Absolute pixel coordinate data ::

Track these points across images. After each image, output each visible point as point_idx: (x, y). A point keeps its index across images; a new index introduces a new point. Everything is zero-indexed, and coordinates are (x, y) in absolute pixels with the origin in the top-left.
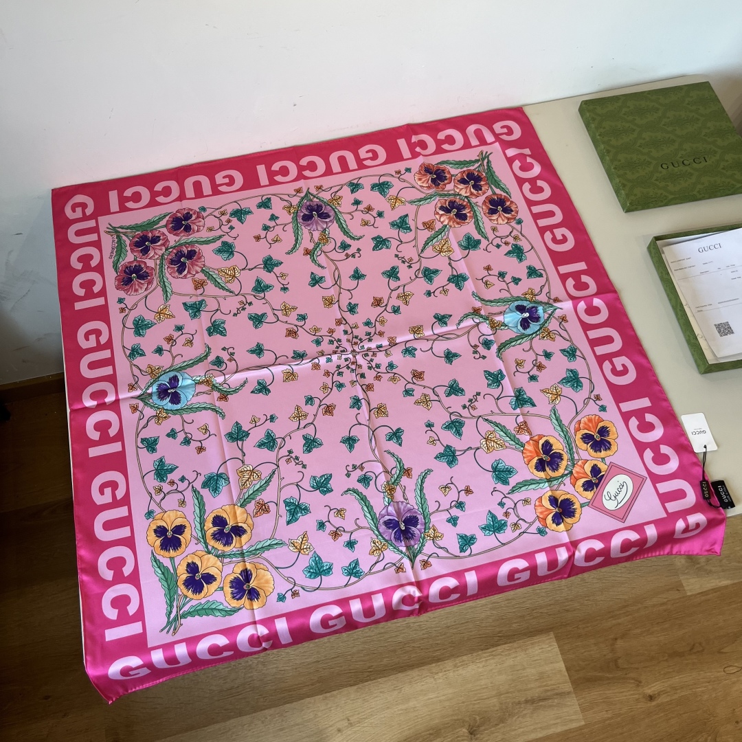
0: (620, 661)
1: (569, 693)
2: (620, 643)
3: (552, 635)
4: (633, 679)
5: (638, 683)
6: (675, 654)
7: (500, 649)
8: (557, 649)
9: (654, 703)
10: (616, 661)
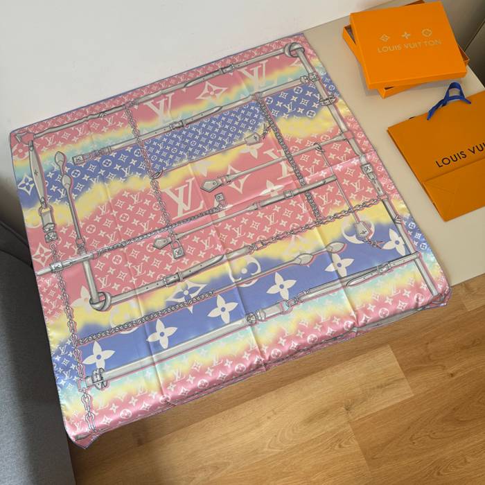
0: (431, 356)
1: (402, 379)
2: (430, 346)
3: (389, 346)
4: (440, 365)
5: (444, 368)
6: (464, 348)
7: (358, 358)
8: (393, 354)
9: (454, 378)
10: (429, 357)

Goal of the exercise ::
The entries are to be restated word for word, and no picture should appear in the copy.

Written response ::
Track these points across images. After each image, output each visible point as point_idx: (x, y). A point keeps its index across images; a new index introduces a new point. Everything is zero-indexed, and coordinates are (x, y) in absolute pixels with the origin in the top-left.
0: (620, 661)
1: (569, 693)
2: (620, 643)
3: (552, 635)
4: (633, 679)
5: (638, 683)
6: (675, 654)
7: (500, 649)
8: (557, 649)
9: (654, 703)
10: (616, 661)
0: (431, 356)
1: (402, 379)
2: (430, 346)
3: (389, 346)
4: (440, 365)
5: (444, 368)
6: (464, 348)
7: (358, 358)
8: (393, 354)
9: (454, 378)
10: (429, 357)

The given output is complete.